サキとユウナは互いの得た情報を交換し合っているようであった。マコトがその話を詳しく聞こうと声を掛けると顔を歪めるだけで無視されていたのである。
「俺は勇者だ! 誰が何を言おうと勇者なんだ! 【ステータス】」
そう言ってステータスのジョブ欄を見て心を落ち着かせようとしてマコトは凍り付いた・・・勇者の文字が薄く黒ずんでいたのだ。そればかりかスキル欄の【限界突破】も同様で【剣術】【光術】のレベルも3へ下がっていたのである。それに伴い上位スキルであった【纏い術-光】も薄く黒ずんでいることが確認できると
「うっ嘘だろ・・・なぜ?・・・どうして?・・・ん?」
ステータスの称号欄に【期待を裏切りし者】という称号が付き詳細を確認しようとすると頭の中に説明が浮かぶ
【期待を裏切りし者】人々に期待され、その期待を裏切った者。貴方の場合は【勇者】としての絶大なる期待を裏切っている為その力を失う。特に仲間の期待を裏切ったことが大きく影響している。人々の信頼を勝ち取ることで回復可能。

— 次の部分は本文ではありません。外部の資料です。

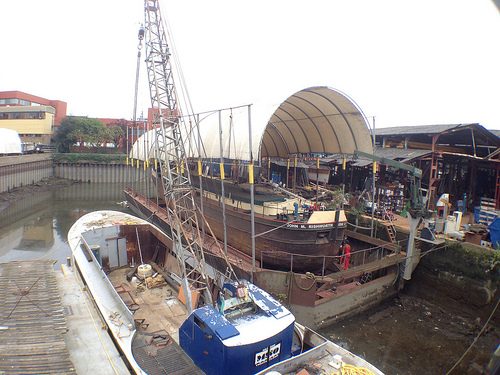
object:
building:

「嘘だ! 嘘だ! 【ステータス】・・・こんなの違う! これは夢だ! 夢だ!」
マコトはその夜疲れ果て寝るまで【ステータス】と叫び続けた・・・
翌日からマコトは、皆にばれない様に行動を開始する・・・雑魚とは戦い大物は他の者に任せると言った様に・・・それが更に信用を無くす要因となっていることに気がつかずに・・・
・・・・・・・・・・・・・・・
薄暗い洞窟、ろうそくの火が風で揺らめく場所でマコトは目を覚ます。周囲を見渡すと何もない場所で通路と思しき場所には格子がはめ込まれ、まるでるぴゃ牢屋のような場所である。
次に自信を確認すると武器などを取られ服もみすぼらしいものへと変わっていた。